Self-Directed Solo 401(k)

Is a Self-Directed Solo 401(k) Just as Good as an Employer-Sponsored 401(k)?

Ask most people about retirement, and you might get an answer like this: Sure, I have a 401(k) through work. I contribute to it out of my paycheck. Not exactly sure what it’s doing, but I figure I’ll worry about that later. Which can be a nice setup. For starters, 401(k) accounts have all sorts of tax benefits, including high contribution limits. They make it easy for anyone who wants to invest to take a little bit out of their paycheck every month, barely notice it’s missing, and still save for retirement. But if it’s so great, why do many people turn to a Self-Directed Solo 401(k)?

There are a few reasons. But determining whether you might choose to open a Solo 401(k) could depend on your situation. Here’s what you’ll need to know.

What Is a Self-Directed Solo 401(k) Plan?

It’s a complicated question because there are a few moving parts. First, “self-directed” means that you’re the one in charge of the account. That gives you the freedom to choose from a wide range of potential retirement assets. You won’t be limited to those funds that the employer-sponsored plan makes available. You can invest in stocks and bonds, sure. But you can also invest in real estate, precious metals, tax liens, private notes, and even private companies. Self-directing puts the power in your hands; and if you’re an investor who knows what they want out of their retirement plan, that’s very good news indeed.

The Solo 401(k) plan acts very similarly to a standard 401(k) plan, but is designed for contractors, freelancers, and the self-employed.
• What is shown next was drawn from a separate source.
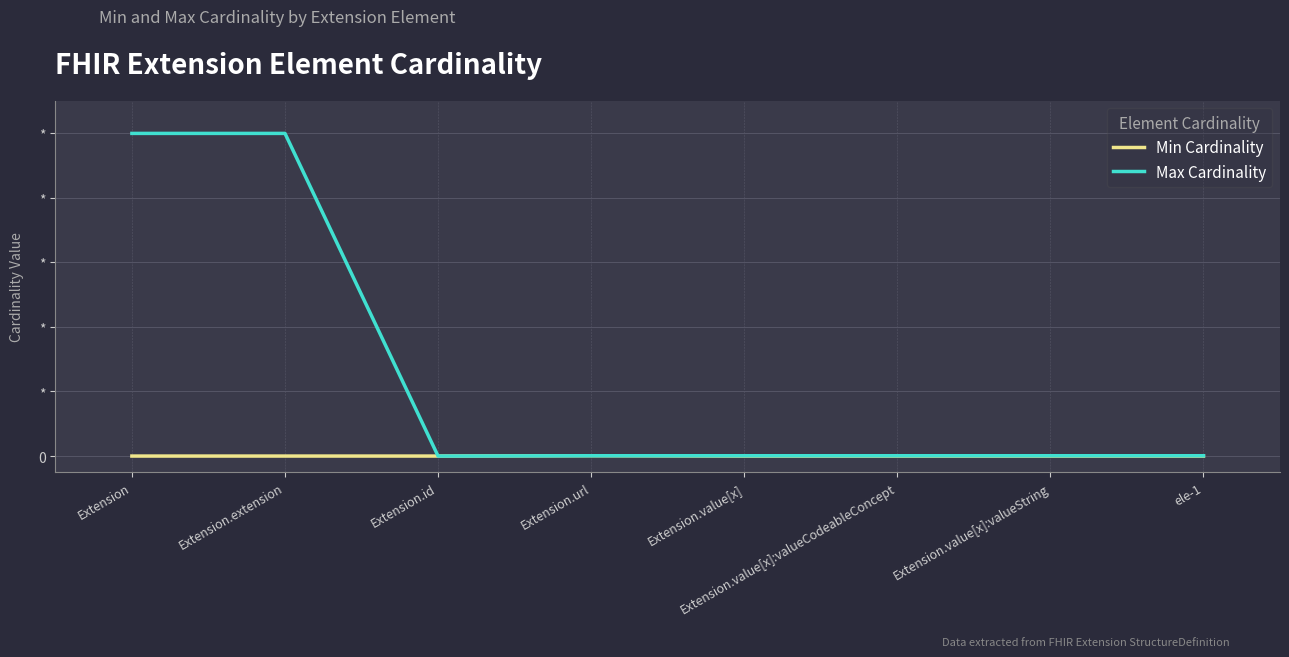

Which series has the largest total across all categories?

Max Cardinality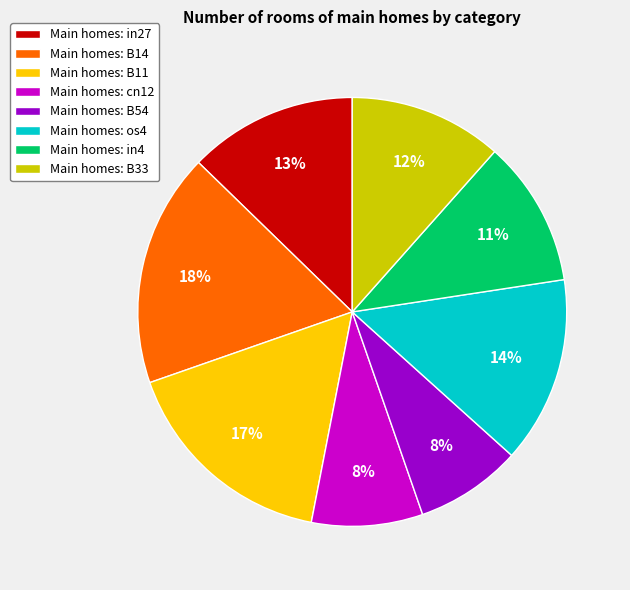

Combined, do Main homes: in27 and Main homes: B14 account for over 50%?

No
Essentially, you’re creating your own 401(k) plan, designed for one person: you. With this plan come some of the obvious benefits that come with any 401(k) plan:

  • High annual contributions. In 2021, for example, annual contributions of $58,000 were available, with an additional $6,500 catch-up contributions for anyone already over the age of fifty. This is particularly key for anyone who’s self-employed and who has the income to put away towards retirement, but also wants the incentive of a tax-advantaged account.
  • Borrowing from a Self-Directed Solo 401(k) plan is also possible. These loans have to be paid back, and have limits, but when people put a lot of money aside for retirement, it can be a little bit distressing knowing that they might not have access to this money for a long time. Being able to borrow from a Self-Directed Solo 401(k) is an added benefit, but it’s an option that you certainly don’t have to use if you don’t want to.

Why Not Work with an Employer?

For most people, the idea of retirement without an employer is a scary thing—kind of like walking a high-wire without a net. But it’s much safer than that. In fact, not saving for retirement if you have self-employment income is far more dangerous.

The truth is, not everyone has an employer other than themselves. Which is why if you fall into this category, you acting as both the employer and employee would want to set yourself up for retirement. And for those people, retirement investing is something that’s going to be much more independent than it might feel if you worked at a 500-person company. Many investors choose to take retirement into their own hands. They not only open up their own accounts, but they do so with a Self-Directed IRA administration firm that can handle the administration of the account.